▸ **TASKS**:
• A. In the passage on amino acid flux in the fasting and acidotic states, which amino acid carries most amino acid nitrogen from other tissues back to the liver?
• B. Carry the passage on amino acid flux in the fasting and acidotic states further, starting after its last sentence.

▸ **SUPPLIED PASSAGE**:
------------------------------------------------------------------------

THE POSTABSORPTIVE STATE AND THE ACIDOTIC STATE:
EXAMPLES OF AMINO ACID FLUX IN THE BODY

The fasting state and the acidotic state provide examples of the inter-organ flux of amino acids necessary to maintain the free amino acid pool in the blood and supply tissues with their required amino acids, and to maintain physiological pH. During an overnight fast, protein synthesis in the liver and other tissues continues, but at a diminished rate compared to the postprandial state (after eating). Net degradation of labile protein occurs in skeletal muscle, which contains the body’s largest protein mass, and in other tissues. The net degradation of protein affects functional proteins, such as skeletal muscle myosin, which are sacrificed to meet more urgent demands for amino acids in other tissues, and to provide carbon skeletons for gluconeogenesis by the liver to meet the needs for glucose, particularly of brain and red blood cells.

The pattern of inter-organ flux of amino acids is affected by conditions that change the supply of fuels (for example the overnight fast, a mixed meal, a high protein meal), and by conditions that increase the demand for amino acids (metabolic acidosis, surgical stress, traumatic injury, burns, wound healing, and sepsis). The flux of amino acid carbon and nitrogen in these different conditions is dictated by several factors:

  1. Ammonia (NH4+) is toxic. Consequently, it is transported between tissues as alanine or glutamine. Alanine is the principal carrier of amino acid nitrogen from other tissues back to the liver, where the nitrogen is converted to urea and subsequently excreted into the urine by the kidneys. The amount of urea synthesized is proportional to the amount of amino acid carbon that is oxidized as fuel.

------------------------------------------------------------------------

▸ **RAW DATA**:
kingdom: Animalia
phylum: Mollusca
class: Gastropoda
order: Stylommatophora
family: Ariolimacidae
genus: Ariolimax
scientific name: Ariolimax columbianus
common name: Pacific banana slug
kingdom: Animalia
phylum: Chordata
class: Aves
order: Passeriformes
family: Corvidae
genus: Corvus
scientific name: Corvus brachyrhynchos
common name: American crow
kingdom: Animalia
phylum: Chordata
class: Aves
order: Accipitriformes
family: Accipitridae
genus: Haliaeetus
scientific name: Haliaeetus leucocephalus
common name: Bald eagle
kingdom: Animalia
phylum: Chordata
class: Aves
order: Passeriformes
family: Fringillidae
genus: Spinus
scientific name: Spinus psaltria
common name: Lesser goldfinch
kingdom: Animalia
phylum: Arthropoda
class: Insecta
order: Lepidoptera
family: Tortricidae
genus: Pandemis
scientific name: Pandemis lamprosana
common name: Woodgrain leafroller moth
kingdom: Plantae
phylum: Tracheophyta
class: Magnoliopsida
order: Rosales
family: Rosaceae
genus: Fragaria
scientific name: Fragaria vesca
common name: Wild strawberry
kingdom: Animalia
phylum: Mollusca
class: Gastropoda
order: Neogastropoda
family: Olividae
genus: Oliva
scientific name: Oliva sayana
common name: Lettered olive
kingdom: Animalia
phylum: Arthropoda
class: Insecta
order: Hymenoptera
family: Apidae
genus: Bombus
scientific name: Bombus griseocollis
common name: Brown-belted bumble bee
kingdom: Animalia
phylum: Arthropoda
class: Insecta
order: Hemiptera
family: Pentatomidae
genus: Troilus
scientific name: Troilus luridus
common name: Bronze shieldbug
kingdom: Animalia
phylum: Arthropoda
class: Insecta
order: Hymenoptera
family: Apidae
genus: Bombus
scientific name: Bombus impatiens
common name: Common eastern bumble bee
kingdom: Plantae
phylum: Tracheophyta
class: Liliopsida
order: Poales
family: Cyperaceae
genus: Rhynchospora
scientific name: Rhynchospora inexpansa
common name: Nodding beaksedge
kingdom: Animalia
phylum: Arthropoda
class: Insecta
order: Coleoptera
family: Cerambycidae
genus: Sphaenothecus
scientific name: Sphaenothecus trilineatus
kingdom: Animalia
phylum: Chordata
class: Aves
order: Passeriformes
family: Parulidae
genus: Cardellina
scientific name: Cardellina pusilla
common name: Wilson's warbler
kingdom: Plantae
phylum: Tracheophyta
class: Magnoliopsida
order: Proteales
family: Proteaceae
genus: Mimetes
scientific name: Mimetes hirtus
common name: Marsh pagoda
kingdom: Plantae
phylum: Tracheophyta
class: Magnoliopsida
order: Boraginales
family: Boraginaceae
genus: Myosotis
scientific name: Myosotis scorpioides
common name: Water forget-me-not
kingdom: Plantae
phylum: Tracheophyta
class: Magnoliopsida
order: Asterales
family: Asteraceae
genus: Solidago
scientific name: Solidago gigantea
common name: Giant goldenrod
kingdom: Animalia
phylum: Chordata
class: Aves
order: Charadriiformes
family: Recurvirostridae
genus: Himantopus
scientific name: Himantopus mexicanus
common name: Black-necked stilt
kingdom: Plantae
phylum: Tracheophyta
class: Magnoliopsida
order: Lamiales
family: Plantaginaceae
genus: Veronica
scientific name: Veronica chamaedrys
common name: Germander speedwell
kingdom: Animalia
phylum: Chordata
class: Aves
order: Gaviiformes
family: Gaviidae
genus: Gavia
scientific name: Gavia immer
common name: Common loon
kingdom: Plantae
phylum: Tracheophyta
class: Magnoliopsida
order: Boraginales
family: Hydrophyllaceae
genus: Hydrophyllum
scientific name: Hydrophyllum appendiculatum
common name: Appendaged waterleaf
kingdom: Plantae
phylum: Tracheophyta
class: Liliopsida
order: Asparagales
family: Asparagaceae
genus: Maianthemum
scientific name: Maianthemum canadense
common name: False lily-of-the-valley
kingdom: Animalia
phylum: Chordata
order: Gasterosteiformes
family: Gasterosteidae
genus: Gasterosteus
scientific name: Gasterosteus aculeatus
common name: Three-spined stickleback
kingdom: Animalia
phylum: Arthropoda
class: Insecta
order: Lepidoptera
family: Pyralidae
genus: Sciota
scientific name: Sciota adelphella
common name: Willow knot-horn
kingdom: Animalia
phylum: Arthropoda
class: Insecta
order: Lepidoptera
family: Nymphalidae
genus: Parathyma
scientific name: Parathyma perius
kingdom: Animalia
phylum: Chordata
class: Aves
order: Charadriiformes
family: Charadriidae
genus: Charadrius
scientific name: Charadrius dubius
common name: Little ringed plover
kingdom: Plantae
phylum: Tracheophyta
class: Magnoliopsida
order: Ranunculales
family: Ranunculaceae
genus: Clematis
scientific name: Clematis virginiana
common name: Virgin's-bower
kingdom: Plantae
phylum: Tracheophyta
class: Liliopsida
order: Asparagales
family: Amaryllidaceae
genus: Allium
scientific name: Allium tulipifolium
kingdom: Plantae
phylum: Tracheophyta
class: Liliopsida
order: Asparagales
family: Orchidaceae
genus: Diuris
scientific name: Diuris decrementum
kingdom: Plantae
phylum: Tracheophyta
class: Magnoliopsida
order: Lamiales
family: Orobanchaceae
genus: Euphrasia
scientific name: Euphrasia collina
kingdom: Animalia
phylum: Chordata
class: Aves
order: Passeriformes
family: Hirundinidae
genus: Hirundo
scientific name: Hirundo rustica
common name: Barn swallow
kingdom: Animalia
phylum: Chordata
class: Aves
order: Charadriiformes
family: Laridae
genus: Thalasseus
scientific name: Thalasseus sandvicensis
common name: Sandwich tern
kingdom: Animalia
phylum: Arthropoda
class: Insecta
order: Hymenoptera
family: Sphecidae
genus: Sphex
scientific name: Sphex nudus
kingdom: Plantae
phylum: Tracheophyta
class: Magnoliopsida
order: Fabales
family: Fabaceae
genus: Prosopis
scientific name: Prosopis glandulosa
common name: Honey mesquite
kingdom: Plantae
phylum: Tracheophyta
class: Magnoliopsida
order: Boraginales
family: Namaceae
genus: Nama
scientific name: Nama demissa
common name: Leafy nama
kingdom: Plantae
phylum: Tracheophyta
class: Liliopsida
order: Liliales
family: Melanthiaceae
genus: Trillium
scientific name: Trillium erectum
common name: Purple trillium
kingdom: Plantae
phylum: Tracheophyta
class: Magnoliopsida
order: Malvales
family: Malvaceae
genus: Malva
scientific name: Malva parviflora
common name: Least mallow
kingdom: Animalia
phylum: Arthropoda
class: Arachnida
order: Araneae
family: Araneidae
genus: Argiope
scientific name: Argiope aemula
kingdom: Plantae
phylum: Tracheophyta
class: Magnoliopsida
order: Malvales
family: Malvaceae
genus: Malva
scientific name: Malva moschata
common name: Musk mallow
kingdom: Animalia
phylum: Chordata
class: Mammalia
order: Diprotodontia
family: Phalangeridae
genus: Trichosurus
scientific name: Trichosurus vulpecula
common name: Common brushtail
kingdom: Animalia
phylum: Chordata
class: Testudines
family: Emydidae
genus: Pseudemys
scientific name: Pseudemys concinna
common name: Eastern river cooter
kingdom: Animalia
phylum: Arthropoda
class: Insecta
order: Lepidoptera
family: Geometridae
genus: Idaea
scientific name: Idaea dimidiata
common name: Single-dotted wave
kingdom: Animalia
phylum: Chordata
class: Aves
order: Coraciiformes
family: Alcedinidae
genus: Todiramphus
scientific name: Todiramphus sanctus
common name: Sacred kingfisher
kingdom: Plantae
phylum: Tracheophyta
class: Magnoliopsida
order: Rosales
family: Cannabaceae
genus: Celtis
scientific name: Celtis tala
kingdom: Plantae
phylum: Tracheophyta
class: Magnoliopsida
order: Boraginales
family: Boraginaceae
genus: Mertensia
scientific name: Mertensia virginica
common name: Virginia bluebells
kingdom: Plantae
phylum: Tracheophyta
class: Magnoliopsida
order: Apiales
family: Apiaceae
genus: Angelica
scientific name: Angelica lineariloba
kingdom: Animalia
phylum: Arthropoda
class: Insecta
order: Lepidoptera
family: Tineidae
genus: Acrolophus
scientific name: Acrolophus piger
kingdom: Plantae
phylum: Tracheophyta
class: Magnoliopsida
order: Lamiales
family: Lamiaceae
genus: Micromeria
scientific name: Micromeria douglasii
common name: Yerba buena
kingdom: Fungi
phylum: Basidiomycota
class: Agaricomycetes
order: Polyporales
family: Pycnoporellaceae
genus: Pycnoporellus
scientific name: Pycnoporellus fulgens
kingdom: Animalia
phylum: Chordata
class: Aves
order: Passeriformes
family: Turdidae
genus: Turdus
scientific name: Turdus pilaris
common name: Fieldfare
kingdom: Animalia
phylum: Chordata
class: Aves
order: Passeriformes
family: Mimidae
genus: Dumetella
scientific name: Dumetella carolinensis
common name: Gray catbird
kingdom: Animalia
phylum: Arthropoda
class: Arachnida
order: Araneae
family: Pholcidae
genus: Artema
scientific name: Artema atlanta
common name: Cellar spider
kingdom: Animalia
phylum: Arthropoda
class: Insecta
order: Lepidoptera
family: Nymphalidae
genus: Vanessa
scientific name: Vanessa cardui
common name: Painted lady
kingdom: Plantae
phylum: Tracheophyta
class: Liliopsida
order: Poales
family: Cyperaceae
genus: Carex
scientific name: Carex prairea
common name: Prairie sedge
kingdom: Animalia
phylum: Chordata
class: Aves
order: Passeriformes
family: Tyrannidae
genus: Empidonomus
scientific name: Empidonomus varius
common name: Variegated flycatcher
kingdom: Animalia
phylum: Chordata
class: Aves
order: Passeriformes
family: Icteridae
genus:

------------------------------------------------------------------------

▸ **ANSWERS PROVIDED**:
• A. Alanine.

• B.
  2. The pool of glutamine in the blood serves several essential metabolic functions. It provides ammonia for excretion of protons in the urine as NH4+. It serves as a fuel for the gut, the kidney, and the cells of the immune system. Glutamine is also required by the cells of the immune system and other rapidly dividing cells in which its amide group serves as the source of nitrogen for biosynthetic reactions; glutamine is a major donor of nitrogen for biosynthetic reactions. In the brain, the formation of glutamine from glutamate and NH4+ provides a means of removing ammonia and of transporting glutamate between cells in the brain. The utilization of blood glutamine is prioritized. During metabolic acidosis the kidney becomes the predominant site of glutamine uptake, at the expense of glutamine utilization in other tissues. On the other hand, during sepsis, cells involved in the immune response (macrophages, hepatocytes) become the preferential sites of glutamine uptake.
  3. The branched chain amino acids — valine, leucine, isoleucine — form a significant portion of the average protein, and can be converted to TCA cycle intermediates and utilized as fuels by almost all tissues. They are also the major precursors of glutamine. Except for the branched chain amino acids and alanine, aspartate, and glutamine, the catabolism of amino acids occurs principally in the liver.
  4. Amino acids are major gluconeogenic substrates, and most of the energy obtained from their oxidation is derived from oxidation of the glucose formed from their carbon skeletons. A much smaller percentage of amino acid carbon is converted to acetyl CoA or to ketone bodies and oxidized. The utilization of amino acids for glucose synthesis for the brain and other glucose-requiring tissues is subject to the hormonal regulatory mechanisms of glucose homeostasis.
  5. The relative rates of protein synthesis and degradation — protein turnover — determine the size of the free amino acid pools available for the synthesis of new proteins and for other essential functions. For example, the synthesis of new proteins to mount an immune response is supported by the net degradation of the proteins in the body.
Skeletal Muscle
The release of amino acids from skeletal muscle is stimulated during an overnight fast by the decrease of insulin and increase of glucocorticoid levels in the blood. Insulin promotes uptake of amino acids and the general synthesis of proteins. The fall in blood insulin during an overnight fast results in net proteolysis and release of amino acids, because the equilibrium between protein synthesis and protein degradation is shifted toward degradation.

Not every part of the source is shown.